Sunday, April 9, 2023

The Prerub Shockwave

Part of a loose series of articles on Shockwave:

The Prerub Exists

The initial releases of Hasbro's Shockwave in late 1984 were prerubs, meaning they hadn't yet been fitted with the rubsign that was an ubiquitous hallmark of 1985's The Transformers catalog. 

Versions of Hasbro Shockwave
Left to right: Early Prerub, Prerub, Rubsign

It is difficult to find a 'good' specimen of the early prerub Shockwaves, as they always suffer from a manufacturing error, which can be essentially referred to as 'split shoulder' or 'separated shoulder'.

As seen below, here is a early sealed specimen, in an 'error' box. The 'error box' denotes that the grey border between the character art and the window does not extend all the way to Shockwave's firing laser. This is corrected on subsequent boxes. The photo is taken from Iamratchet's article on the same. 

Sealed Prerub Shockwave

The split at the shoulder joint of the torso is visible. The split forms a wedge and doesn't extend past the midpoint of the torso. When boxed, this is the most visible failure point, however there are two additional failure points which are hidden when in laser mode.

Prerub Shockwave

In robot mode, it is common to observe the shoulder split on the torso seam, as well as a split on the upper arm seam at the deltoid, and a split at the at the elbow of the forearm.

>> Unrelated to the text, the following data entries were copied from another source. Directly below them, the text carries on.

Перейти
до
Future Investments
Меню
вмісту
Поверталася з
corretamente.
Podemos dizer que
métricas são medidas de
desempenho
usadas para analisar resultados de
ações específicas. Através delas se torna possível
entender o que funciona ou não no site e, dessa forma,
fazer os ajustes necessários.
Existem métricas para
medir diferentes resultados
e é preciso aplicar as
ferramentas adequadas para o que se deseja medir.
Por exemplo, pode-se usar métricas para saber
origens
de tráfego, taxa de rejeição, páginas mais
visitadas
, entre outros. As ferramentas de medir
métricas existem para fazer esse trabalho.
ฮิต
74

There are two causes of this splitting:

1. Shockwave is manufactured with larger springs on the main shoulder joint, and at the elbow compared to his predecessors. The deltoid joint has the same spring as the pre-Shockwave versions. The springs allow the ratcheting mechanism at these joints.
2. The ABS plastic mix used to manufacture the first waves appears to have less tensile strength than in pre-Shockwaves. This is possibly explained by the change to purple colorant in the ABS mix, which may have resulted in inferior resistance to pulling stress, imparted by the ratchet springs. The forces exerted by the springs cause the joining post inside the part to fragment. The joining post houses the thread-forming screw. Since the screw cuts into the plastic, the post is weakened and this is always the failure point.

Springs used on Shockwave and Galactic Man
Left to right: Upper arm, Elbow, Shoulder

Springs use on pre-Shockwave figures
Left to right: Upper arm, Elbow, Shoulder

A typical breakage of the joining post between parts. This example is the upper arm.

In subsequent Shockwave's, such as later prerubs and standard rubsign versions (prerub Shockwave was also found in the corrected box - before the accessories wording was blanked out - and in Canadian releases), the separations are no longer common. This is despite the continued use of the larger springs, which suggests that the stronger springs are fine, provided the plastic is strong enough to resist the pulling stress. Because Shockwave would split even at the elbow where a normal small spring was always used, it suggests that inadequate tensile strength was the major contributing factor. Note that these springs would continue to be used in for Shockwave through to Galactic Man. Galactic Man is much easier to inspect - Shockwave has a factory glued torso - where as Galactic Man with a lower price point, is not.

How Early is Early?

Within Shockwave's run, apart from the rubsign, he is almost entirely uniform - there aren't significant variants. We can observe that at some point, his Decepticon insignia changes from purple to pink.

Shockwave's faction logo changes to pink in 1985.

In fact, the thing that tells us the most is not the figure, but the accessory - his barrel.

Over the lifetime of the mold, we can see that the barrel underwent some changes. First was the introduction of a ridge that matches the ridge on the wrist. This allows for a tighter fit of the barrel over the right wrist. This occurred while the Graywaves - gray releases - were being produced for various small companies E.g., Royal Condor. At the same time, for an unknown reason, the adjacent section would be fitted with a small section of hookup wire that has been superglued in place. I think that this was used to assist in the fitting of the two halves, but only because this was replaced during the Shockwave era by an extra tab that lets the pieces interlock (this is the way to distinguish Galactic Man barrels from Graywave barrels).

The barrel that comes with the earliest Shockwave is the same as the Graywave version, with the wire section instead of the fitting tab. Because only Shockwave came with purple translucent plastic, it can be identified as his earlier variant. That means that the earliest Shockwave is almost the same as the latest Electronic Magnum, the only visible mold difference being the Shockwave-specific trigger.